Dans le texte sur l'économie du Congo, recopiez le passage qui commence aux mots « Eustache OUAYORO : La » et s'arrête après « sont créateurs d’emplois. », en remplaçant « offshore » par « en mer ».

■ **Texte fourni**:
%%

Le climat des affaires devra également être amélioré. Il faut par exemple 160 jours pour créer une entreprise au Congo, alors que cela ne prend que trois jours dans d’autres pays. Ce genre d’indicateurs doit radicalement changer pour permettre au pays de remonter dans le classement Doing Business.

La part du secteur privé (hors pétrole) reste également très faible, l’économie dépendant principalement du secteur pétrolier qui représente 70% du PIB, 90% des exportations et 80% des revenus. L’agriculture représente moins de 10% de l’économie et le pays doit importer 25% de sa nourriture.

Tosolola News : Pourquoi le pays doit-il impérativement diversifier son économie ?

Eustache OUAYORO : La prépondérance de l’industrie pétrolière rend le pays particulièrement vulnérable à une chute des cours du pétrole. De plus, il s’agit d’un secteur capitalistique qui ne crée pas beaucoup d’emplois, le pétrole étant une activité offshore qui a très peu de liens avec l’économie locale. Le Congo doit donc diversifier son économie s’il veut lutter efficacement contre la pauvreté car des secteurs comme l’agriculture (y compris l’agro-alimentaire) sont créateurs d’emplois.

Par ailleurs, l’essentiel des investissements sont réalisés par le gouvernement et il n’existe que peu d’entreprises privées. Il faut donc améliorer le climat des affaires et rendre le pays plus attractif pour que les opérateurs privés s’installent et produisent davantage dans les secteurs manufacturiers, tels que la transformation du bois, le transport et les télécommunications. La Banque mondiale encourage le développement du secteur privé en apportant son soutien à des projets d’infrastructures. Il est en effet difficile de produire sans électricité. Il faut également des routes, des chemins de fer et des infrastructures portuaires afin d’assurer un acheminement des marchandises dans des délais et à des prix raisonnables.

De même, à l’heure de la mondialisation, si vous voulez vendre, il faut que vos produits soient moins chers que les autres et de bonne qualité. Vous ne pouvez pas vendre moins cher si les facteurs de production qui sont liés à l’électricité, à l’eau ou aux intrants sont coûteux et de mauvaise qualité. Si vous n’avez pas de personnel qualifié qui sait produire et qui est capable de s’adapter aux nouvelles technologies, vous ne serez pas compétitif. 

Tosolola News : Face à ces nombreux défis, comment la Banque mondiale entend-elle accompagner le Congo ?

Eustache OUAYORO : Depuis la reprise des activités de la Banque mondiale au Congo après la guerre, en 2001, il a d’abord fallu remettre le pays sur les rails. La Banque mondiale a participé activement à la reconstruction du pays et des évolutions positives ont été enregistrées comme les réformes faites dans le secteur des télécommunications, l’industrie forestière et les finances publiques. Il faut maintenant aller plus loin. Dans le cadre du nouveau partenariat entre la Banque mondiale et le Congo, une attention particulière sera portée sur la manière d’utiliser les ressources pétrolières épuisables et de penser à l’après-pétrole.

En résumé, il s’agit d’aider le Congo à utiliser ses ressources, à diversifier son économie et à réduire la pauvreté, parce qu’il n’est pas normal que 50% de la population reste pauvre dans ce pays qui possède autant de ressources financières et humaines et qui a la volonté d’améliorer la vie quotidienne de sa population.

%%

■ **Lignes fournies**:
%%

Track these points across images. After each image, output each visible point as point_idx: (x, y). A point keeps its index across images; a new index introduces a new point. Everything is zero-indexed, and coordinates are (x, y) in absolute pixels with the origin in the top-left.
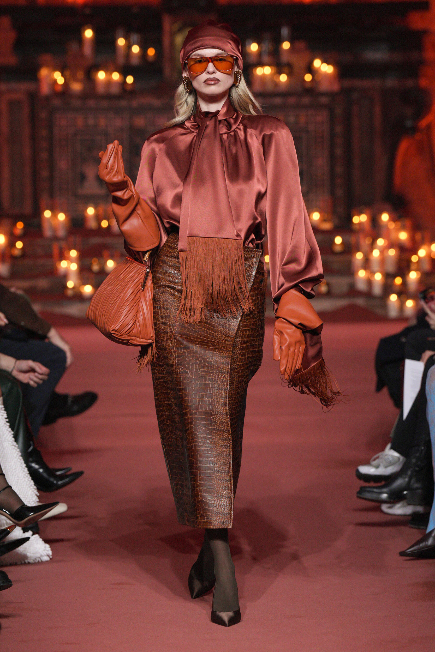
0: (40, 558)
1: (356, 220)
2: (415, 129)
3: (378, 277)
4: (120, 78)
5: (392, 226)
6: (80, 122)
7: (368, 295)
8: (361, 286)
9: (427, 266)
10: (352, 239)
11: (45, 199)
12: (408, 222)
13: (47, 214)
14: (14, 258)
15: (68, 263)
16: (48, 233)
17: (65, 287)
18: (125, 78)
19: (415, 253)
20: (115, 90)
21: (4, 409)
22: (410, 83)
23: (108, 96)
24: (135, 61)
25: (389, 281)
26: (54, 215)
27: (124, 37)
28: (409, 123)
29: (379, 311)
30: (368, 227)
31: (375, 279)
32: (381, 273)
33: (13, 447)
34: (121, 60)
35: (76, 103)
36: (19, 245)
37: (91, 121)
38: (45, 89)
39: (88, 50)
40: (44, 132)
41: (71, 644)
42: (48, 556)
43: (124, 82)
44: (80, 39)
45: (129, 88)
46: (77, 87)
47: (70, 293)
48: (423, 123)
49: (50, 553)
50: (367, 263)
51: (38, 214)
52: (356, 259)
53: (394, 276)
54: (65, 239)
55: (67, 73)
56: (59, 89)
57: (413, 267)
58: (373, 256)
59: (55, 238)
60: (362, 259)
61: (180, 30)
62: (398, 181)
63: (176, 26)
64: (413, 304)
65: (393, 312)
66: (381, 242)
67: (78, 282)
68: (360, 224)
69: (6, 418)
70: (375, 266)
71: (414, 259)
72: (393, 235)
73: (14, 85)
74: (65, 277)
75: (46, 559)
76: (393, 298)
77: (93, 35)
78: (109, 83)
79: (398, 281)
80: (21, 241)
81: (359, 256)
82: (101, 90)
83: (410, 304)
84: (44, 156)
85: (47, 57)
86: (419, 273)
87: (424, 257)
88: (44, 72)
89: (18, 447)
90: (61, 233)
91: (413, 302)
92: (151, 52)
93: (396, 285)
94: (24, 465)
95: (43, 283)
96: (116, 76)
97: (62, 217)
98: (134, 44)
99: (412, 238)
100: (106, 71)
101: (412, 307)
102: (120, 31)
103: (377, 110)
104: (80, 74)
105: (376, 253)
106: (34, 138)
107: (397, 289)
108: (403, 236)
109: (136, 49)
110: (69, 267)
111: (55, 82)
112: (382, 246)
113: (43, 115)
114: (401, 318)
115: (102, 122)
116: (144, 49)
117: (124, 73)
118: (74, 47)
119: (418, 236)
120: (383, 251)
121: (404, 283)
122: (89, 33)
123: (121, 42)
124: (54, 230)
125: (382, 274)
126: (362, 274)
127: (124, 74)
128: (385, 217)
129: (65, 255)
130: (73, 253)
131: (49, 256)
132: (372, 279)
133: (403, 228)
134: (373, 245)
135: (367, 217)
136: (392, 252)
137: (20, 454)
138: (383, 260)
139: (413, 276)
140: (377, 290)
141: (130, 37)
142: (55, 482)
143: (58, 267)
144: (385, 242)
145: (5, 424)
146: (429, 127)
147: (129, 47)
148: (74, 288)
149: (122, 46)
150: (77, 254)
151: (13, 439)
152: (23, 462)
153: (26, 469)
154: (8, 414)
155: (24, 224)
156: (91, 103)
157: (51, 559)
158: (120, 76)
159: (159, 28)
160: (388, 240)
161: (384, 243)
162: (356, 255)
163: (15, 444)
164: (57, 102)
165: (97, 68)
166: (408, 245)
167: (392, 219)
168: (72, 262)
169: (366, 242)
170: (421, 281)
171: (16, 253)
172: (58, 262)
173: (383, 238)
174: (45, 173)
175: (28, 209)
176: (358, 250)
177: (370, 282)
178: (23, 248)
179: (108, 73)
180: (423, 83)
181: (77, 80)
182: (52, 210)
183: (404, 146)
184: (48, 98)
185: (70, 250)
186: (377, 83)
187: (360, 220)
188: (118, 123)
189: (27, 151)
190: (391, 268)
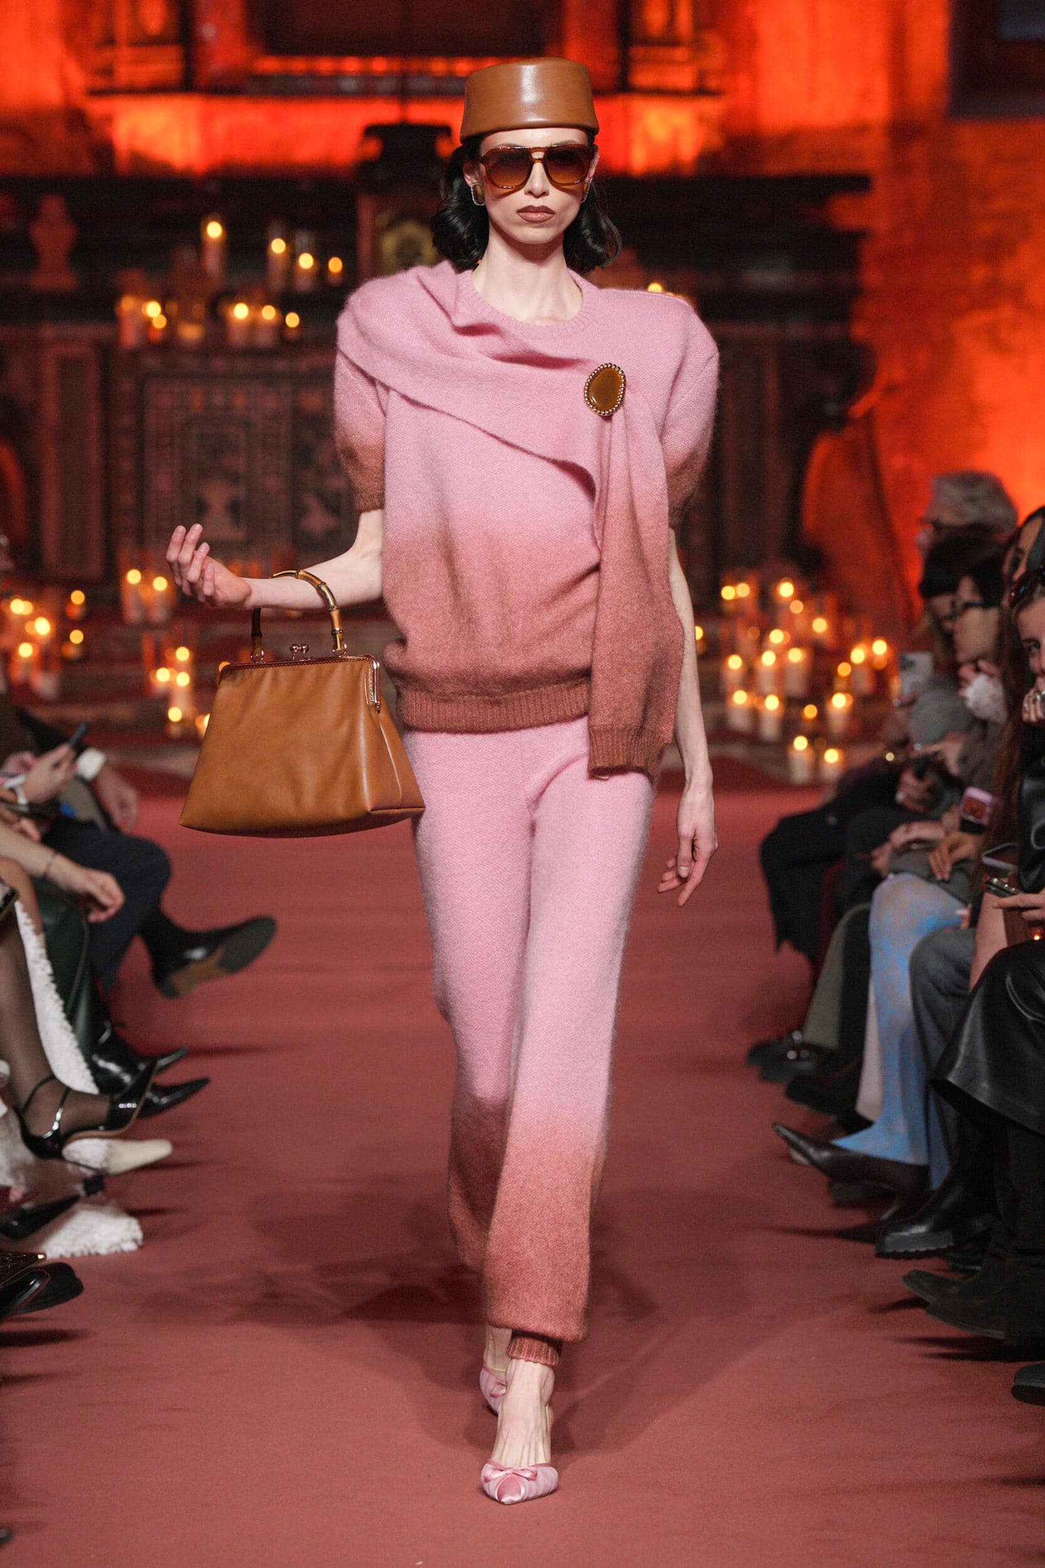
0: (118, 1244)
1: (728, 593)
2: (842, 420)
3: (772, 703)
4: (276, 315)
5: (797, 607)
6: (197, 400)
7: (752, 738)
8: (739, 721)
9: (865, 685)
10: (722, 630)
11: (127, 549)
12: (829, 601)
13: (133, 577)
14: (66, 663)
15: (172, 673)
16: (133, 614)
17: (166, 720)
18: (284, 316)
19: (845, 656)
20: (265, 339)
21: (45, 956)
22: (833, 331)
23: (252, 351)
24: (304, 285)
25: (794, 711)
26: (147, 581)
27: (282, 237)
28: (831, 408)
29: (774, 770)
30: (751, 609)
31: (765, 708)
32: (778, 695)
33: (63, 1031)
34: (277, 283)
35: (191, 364)
36: (77, 637)
37: (218, 399)
38: (130, 337)
39: (213, 262)
40: (127, 420)
41: (179, 1410)
42: (135, 1241)
43: (282, 326)
44: (198, 240)
45: (292, 336)
46: (191, 333)
47: (175, 731)
48: (859, 409)
49: (139, 1235)
50: (750, 679)
51: (113, 576)
52: (729, 669)
53: (803, 703)
54: (167, 625)
55: (173, 307)
56: (156, 337)
57: (839, 685)
58: (761, 664)
59: (147, 624)
60: (738, 670)
61: (392, 225)
62: (810, 519)
63: (384, 218)
64: (839, 756)
65: (800, 772)
66: (777, 637)
67: (190, 711)
68: (737, 601)
69: (50, 975)
70: (766, 683)
71: (843, 670)
72: (800, 624)
73: (70, 330)
74: (166, 700)
75: (130, 1247)
76: (800, 743)
77: (223, 233)
78: (253, 325)
79: (810, 712)
80: (81, 629)
81: (735, 663)
82: (237, 338)
83: (832, 756)
84: (127, 465)
85: (135, 276)
86: (849, 695)
87: (861, 665)
88: (127, 304)
89: (74, 1031)
90: (159, 615)
91: (839, 753)
92: (335, 265)
93: (806, 720)
94: (84, 1065)
95: (122, 711)
96: (269, 313)
97: (160, 584)
98: (302, 252)
99: (837, 628)
100: (249, 303)
101: (836, 763)
102: (275, 227)
103: (771, 383)
104: (199, 309)
105: (768, 659)
106: (107, 430)
107: (808, 727)
108: (820, 626)
109: (306, 261)
110: (175, 681)
111: (148, 323)
112: (780, 645)
113: (127, 386)
114: (815, 785)
115: (240, 401)
116: (322, 260)
117: (284, 306)
118: (187, 255)
119: (849, 626)
120: (781, 652)
121: (822, 716)
122: (214, 230)
123: (278, 246)
124: (145, 608)
125: (780, 700)
126: (740, 698)
127: (284, 309)
128: (786, 589)
129: (166, 655)
130: (183, 654)
131: (136, 658)
132: (760, 708)
133: (821, 612)
134: (761, 644)
135: (752, 590)
136: (796, 656)
137: (75, 1043)
138: (782, 671)
139: (840, 702)
140: (770, 730)
141: (295, 239)
142: (155, 1099)
143: (152, 679)
144: (785, 636)
145: (47, 985)
146: (869, 416)
147: (293, 255)
148: (182, 721)
149: (278, 255)
150: (190, 654)
151: (63, 1015)
152: (81, 1058)
153: (88, 1073)
154: (54, 966)
155: (87, 597)
156: (219, 364)
157: (140, 1247)
158: (276, 312)
159: (351, 221)
160: (790, 632)
161: (785, 638)
162: (728, 658)
163: (66, 1024)
164: (152, 362)
165: (233, 296)
166: (829, 642)
167: (800, 595)
168: (179, 671)
169: (747, 637)
170: (854, 713)
171: (72, 652)
172: (152, 672)
173: (782, 629)
174: (127, 499)
175: (94, 568)
176: (734, 651)
177: (755, 715)
178: (83, 643)
179: (253, 307)
180: (859, 330)
181: (192, 321)
182: (142, 569)
183: (821, 451)
184: (135, 354)
185: (176, 647)
186: (770, 330)
187: (736, 594)
188: (270, 402)
189: (94, 457)
190: (796, 687)
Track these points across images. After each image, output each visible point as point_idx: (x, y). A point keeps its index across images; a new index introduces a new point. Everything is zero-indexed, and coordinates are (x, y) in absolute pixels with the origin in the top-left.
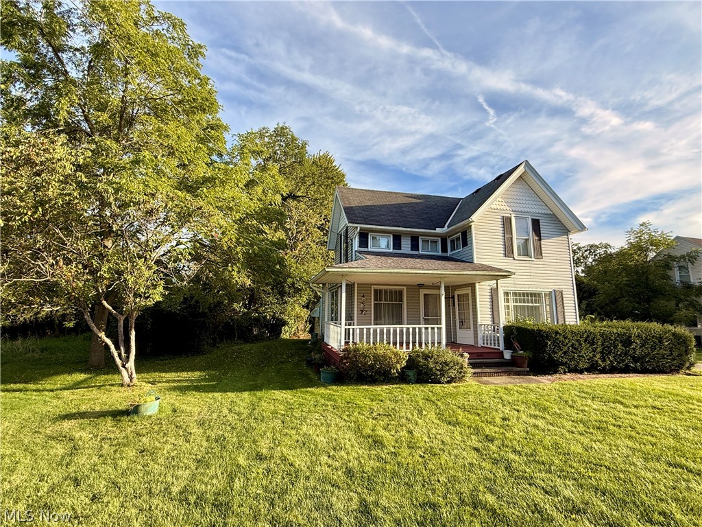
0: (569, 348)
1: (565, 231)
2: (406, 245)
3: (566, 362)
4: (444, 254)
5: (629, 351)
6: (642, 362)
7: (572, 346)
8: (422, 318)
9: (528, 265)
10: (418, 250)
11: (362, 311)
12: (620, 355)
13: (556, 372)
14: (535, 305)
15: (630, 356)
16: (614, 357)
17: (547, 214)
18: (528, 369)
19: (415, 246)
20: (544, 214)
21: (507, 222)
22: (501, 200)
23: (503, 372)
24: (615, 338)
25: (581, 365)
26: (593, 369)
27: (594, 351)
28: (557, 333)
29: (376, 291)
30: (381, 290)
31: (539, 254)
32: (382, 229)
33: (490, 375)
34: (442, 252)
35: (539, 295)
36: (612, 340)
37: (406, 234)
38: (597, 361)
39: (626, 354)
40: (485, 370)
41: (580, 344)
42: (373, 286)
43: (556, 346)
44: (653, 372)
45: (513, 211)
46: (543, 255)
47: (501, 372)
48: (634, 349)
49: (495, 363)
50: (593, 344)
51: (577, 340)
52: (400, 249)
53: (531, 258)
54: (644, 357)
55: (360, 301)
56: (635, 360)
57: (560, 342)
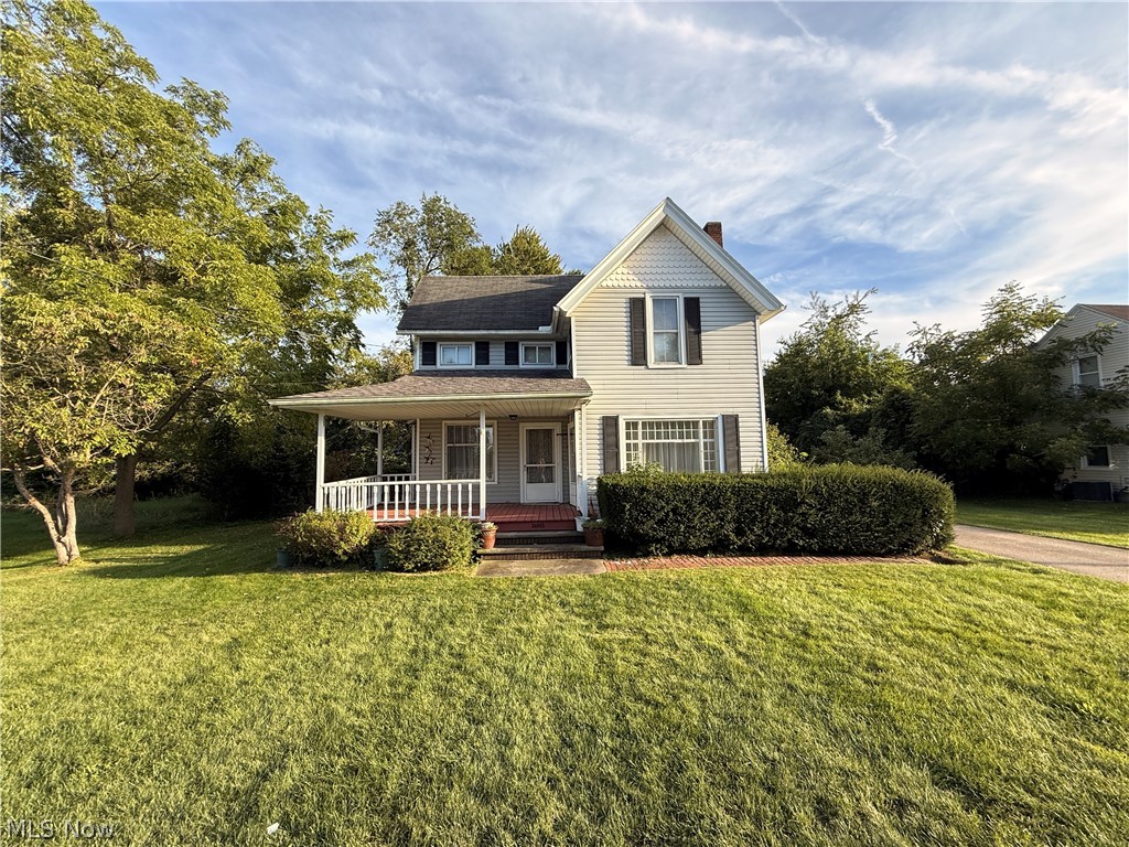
0: (667, 514)
1: (750, 313)
2: (497, 357)
3: (663, 538)
4: (562, 367)
5: (792, 518)
6: (823, 537)
7: (673, 510)
8: (521, 467)
9: (674, 376)
10: (517, 363)
11: (428, 459)
12: (775, 525)
13: (647, 554)
14: (689, 441)
15: (797, 525)
16: (763, 528)
17: (715, 287)
18: (602, 548)
19: (512, 357)
20: (710, 287)
21: (637, 306)
22: (625, 271)
23: (555, 553)
24: (765, 497)
25: (693, 541)
26: (720, 547)
27: (722, 520)
28: (643, 489)
29: (450, 428)
30: (459, 428)
31: (695, 357)
32: (455, 335)
33: (531, 556)
34: (558, 363)
35: (695, 424)
36: (757, 500)
37: (498, 339)
38: (727, 536)
39: (787, 523)
40: (522, 550)
41: (690, 507)
42: (444, 422)
43: (642, 512)
44: (847, 553)
45: (648, 288)
46: (704, 357)
47: (551, 553)
48: (803, 514)
49: (560, 537)
50: (718, 506)
51: (686, 502)
52: (488, 363)
53: (681, 364)
54: (824, 529)
55: (425, 444)
56: (808, 533)
57: (648, 504)
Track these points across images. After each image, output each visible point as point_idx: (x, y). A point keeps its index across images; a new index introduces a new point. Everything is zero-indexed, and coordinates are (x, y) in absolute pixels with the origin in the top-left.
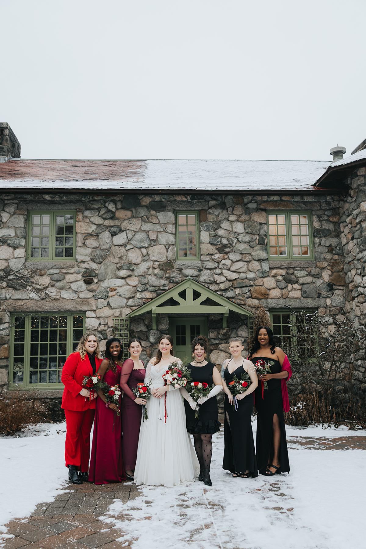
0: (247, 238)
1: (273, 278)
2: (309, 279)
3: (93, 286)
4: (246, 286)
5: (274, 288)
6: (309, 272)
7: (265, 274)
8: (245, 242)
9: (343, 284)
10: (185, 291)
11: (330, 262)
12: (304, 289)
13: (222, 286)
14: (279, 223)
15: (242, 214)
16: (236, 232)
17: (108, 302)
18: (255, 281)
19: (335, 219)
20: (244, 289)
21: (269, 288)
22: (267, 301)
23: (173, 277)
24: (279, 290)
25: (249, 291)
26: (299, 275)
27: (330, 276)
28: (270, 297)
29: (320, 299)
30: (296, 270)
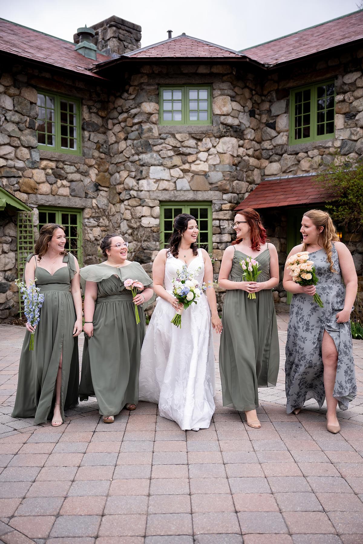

%%

■ **Corrigé**:
Eustache OUAYORO : La prépondérance de l’industrie pétrolière rend le pays particulièrement vulnérable à une chute des cours du pétrole. De plus, il s’agit d’un secteur capitalistique qui ne crée pas beaucoup d’emplois, le pétrole étant une activité en mer qui a très peu de liens avec l’économie locale. Le Congo doit donc diversifier son économie s’il veut lutter efficacement contre la pauvreté car des secteurs comme l’agriculture (y compris l’agro-alimentaire) sont créateurs d’emplois.